Tuesday, April 25, 2017

Connection in Wilderness

I often return to memories of my time on the Appalachian Trail with the Sacred Communication and Sacred Journeys class. Each time I come back I have the pleasure of enjoying deeper meaning of the trip in total. Throughout the two weeks of hiking together I was immersed in nature in the most intimate way I had ever been in my life. Also I was freed to enjoy humans in a way that I had never been given the chance to.

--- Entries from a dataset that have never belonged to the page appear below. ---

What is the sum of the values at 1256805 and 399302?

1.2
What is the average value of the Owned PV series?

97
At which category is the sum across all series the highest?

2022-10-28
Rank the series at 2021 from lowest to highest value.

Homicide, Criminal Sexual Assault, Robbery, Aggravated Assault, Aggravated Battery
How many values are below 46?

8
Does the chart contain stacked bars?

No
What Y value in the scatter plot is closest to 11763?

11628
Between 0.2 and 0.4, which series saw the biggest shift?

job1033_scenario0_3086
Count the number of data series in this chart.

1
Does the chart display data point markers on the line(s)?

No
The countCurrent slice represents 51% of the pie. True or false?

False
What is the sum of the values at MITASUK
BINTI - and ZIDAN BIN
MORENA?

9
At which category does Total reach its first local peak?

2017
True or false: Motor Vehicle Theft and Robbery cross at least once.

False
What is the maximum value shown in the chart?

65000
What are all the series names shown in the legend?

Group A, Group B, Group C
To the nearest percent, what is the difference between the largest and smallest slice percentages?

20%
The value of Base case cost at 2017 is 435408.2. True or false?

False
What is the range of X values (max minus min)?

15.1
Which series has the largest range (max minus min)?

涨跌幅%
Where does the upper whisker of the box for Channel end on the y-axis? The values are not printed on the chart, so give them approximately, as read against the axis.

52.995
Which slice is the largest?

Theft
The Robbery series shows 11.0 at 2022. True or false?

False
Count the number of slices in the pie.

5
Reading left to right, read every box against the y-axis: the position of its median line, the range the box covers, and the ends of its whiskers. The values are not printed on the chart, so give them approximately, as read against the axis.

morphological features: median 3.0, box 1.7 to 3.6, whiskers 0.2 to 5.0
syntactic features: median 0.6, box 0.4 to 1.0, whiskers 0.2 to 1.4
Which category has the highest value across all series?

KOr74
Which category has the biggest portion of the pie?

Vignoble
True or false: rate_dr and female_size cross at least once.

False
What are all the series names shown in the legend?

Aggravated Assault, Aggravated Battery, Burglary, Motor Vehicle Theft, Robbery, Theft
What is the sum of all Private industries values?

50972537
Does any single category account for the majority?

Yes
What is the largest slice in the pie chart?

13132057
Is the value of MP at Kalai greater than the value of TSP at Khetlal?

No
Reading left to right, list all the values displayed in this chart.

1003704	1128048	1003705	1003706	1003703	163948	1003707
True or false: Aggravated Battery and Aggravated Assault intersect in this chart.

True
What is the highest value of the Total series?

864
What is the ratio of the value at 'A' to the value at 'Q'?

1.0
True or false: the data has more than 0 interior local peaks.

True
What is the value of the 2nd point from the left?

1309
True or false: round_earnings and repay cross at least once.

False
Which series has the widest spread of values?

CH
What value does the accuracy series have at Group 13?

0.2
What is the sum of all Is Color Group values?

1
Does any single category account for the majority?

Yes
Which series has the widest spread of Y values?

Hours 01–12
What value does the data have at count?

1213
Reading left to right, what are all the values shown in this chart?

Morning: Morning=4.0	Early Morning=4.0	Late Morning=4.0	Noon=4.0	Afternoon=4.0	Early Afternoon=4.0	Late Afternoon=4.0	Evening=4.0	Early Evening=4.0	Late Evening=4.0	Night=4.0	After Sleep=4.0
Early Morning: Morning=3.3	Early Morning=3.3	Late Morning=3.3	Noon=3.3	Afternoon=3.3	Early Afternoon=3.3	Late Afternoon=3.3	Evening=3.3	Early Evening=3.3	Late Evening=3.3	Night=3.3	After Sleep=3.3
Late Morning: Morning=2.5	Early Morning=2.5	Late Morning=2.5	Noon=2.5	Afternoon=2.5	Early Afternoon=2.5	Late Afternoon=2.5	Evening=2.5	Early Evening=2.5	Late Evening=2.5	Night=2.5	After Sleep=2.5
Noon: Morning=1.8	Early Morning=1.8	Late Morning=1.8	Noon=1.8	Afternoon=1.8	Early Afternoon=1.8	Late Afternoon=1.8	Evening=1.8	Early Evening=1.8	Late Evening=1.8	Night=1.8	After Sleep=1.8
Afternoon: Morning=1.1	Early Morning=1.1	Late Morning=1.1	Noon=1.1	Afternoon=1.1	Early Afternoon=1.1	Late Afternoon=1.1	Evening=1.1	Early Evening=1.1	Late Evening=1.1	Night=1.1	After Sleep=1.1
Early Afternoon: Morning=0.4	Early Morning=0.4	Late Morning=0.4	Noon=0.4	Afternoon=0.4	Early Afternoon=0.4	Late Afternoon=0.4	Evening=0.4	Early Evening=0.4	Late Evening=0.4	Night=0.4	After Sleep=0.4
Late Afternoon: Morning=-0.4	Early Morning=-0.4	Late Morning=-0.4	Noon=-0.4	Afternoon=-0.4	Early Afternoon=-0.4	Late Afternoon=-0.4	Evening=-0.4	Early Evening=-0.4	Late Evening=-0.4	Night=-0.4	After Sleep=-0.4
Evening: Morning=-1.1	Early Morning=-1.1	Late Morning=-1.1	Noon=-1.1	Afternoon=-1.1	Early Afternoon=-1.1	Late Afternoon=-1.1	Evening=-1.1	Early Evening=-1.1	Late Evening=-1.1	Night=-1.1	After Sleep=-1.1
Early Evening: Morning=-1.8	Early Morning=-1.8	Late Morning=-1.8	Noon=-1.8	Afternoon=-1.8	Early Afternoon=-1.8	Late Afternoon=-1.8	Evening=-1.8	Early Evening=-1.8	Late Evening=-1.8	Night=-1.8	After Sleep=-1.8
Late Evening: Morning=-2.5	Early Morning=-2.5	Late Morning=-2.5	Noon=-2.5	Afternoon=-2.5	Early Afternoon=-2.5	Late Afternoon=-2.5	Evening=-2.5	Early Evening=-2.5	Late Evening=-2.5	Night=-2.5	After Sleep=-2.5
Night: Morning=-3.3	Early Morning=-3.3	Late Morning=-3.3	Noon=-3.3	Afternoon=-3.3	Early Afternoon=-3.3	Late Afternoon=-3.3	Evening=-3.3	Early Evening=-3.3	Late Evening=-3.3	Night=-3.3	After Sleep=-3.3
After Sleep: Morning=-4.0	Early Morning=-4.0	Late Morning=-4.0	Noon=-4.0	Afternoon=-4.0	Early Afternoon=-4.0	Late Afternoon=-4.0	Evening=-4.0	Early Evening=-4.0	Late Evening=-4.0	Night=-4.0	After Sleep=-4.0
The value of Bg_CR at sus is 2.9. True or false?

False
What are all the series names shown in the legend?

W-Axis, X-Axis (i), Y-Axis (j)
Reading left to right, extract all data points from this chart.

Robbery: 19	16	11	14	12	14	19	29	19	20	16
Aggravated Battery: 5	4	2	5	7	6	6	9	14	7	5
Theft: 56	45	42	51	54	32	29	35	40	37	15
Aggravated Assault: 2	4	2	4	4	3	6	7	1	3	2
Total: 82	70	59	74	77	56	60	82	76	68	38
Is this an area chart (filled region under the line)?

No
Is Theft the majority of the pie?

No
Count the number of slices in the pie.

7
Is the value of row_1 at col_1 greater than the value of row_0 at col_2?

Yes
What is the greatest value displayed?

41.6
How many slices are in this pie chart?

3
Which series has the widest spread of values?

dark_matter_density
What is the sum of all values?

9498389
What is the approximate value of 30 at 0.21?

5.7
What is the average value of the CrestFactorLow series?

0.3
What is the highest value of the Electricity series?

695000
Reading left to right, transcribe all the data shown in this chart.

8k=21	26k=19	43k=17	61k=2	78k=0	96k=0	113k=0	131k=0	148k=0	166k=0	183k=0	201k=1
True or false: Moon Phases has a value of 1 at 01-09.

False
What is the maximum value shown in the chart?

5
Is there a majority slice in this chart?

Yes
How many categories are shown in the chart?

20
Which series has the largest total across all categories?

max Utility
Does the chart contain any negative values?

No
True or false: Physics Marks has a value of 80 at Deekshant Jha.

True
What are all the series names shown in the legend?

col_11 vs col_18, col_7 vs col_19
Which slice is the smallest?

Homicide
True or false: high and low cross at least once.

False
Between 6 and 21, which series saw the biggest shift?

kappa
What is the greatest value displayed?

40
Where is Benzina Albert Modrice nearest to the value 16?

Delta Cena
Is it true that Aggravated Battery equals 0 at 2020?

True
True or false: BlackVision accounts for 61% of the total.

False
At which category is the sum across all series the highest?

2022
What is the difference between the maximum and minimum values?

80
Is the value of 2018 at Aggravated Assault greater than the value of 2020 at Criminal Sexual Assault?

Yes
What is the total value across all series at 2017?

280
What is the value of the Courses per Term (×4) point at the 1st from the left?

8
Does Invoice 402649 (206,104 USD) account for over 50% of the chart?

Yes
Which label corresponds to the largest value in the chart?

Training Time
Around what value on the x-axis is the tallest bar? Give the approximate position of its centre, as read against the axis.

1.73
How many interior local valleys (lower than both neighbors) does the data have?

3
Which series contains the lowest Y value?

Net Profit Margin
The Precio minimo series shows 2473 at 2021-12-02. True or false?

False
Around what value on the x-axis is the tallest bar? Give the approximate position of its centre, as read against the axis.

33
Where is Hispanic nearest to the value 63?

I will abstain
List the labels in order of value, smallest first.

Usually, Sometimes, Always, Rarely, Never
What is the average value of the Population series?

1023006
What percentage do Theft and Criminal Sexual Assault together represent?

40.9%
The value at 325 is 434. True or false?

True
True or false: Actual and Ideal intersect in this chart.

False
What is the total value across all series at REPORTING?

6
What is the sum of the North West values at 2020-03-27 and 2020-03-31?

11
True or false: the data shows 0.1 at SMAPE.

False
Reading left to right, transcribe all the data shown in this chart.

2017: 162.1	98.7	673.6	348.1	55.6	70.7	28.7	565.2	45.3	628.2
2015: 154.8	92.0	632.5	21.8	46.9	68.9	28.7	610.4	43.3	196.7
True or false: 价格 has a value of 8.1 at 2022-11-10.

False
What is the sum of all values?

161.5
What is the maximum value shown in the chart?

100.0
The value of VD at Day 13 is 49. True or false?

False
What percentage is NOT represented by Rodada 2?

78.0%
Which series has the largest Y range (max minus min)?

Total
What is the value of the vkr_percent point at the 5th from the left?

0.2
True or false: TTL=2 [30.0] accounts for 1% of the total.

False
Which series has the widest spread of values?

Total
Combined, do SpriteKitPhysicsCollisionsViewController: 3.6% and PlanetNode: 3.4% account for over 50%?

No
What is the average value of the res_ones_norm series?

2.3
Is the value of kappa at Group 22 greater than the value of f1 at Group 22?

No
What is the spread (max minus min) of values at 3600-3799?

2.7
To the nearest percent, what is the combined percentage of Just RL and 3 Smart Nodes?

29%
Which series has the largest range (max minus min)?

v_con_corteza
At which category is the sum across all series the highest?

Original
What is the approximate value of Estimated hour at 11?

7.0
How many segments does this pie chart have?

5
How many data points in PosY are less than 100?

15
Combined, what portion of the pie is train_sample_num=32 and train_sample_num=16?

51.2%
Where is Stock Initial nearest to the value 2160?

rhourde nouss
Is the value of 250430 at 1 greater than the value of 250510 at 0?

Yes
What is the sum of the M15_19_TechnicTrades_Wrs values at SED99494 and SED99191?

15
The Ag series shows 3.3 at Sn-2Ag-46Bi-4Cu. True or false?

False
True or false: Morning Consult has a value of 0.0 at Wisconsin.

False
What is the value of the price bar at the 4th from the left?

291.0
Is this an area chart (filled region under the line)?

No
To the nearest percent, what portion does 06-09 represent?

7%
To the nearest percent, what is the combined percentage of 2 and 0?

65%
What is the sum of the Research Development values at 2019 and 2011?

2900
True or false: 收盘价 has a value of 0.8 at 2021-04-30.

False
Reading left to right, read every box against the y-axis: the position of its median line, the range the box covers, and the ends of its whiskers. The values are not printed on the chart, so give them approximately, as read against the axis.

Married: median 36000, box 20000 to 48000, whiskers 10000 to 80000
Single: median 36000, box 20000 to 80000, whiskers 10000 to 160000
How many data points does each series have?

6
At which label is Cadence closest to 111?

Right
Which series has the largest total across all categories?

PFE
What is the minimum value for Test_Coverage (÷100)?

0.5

Looking back on this time I quickly remember certain flashes of memory from Tylor warming up his water bottle to sleep with on a chilly day, or filtering water at a trickling brook, or walking on my lonesome with birds fluttering about me. However I find myself most often returning back to a moment in the Greyson Highlands where I gazed out at the stars with two close friends of mine. Everyone else on the trip had decided to hike down to a concert a couple miles away and we felt it would be fun to sit back and enjoy stories together. So I heard from these two. I heard their deepest thoughts, their biggest struggles, and some of their funniest joys.

Now when I think back to this memory I go now to the relation our space had with the conversation and connection. If we were to have walked to the concert with everyone else these thoughts never would have occurred. This may be true, but I also want to make a difference between mere context and the spiritual implications of different ecology.

It was the rocks, the stars, the grasses, the trees hiding us away, that allowed for that moment. It granted us a feeling of security, a feeling of wonder, and a feeling of freedom. We were in a place of humility and nakedness of soul, there was nothing to hide here in the wild.

I am thankful for that night. I am thankful for that space. For, without those things I do not believe I would have known myself or known those two to the extend I know them today.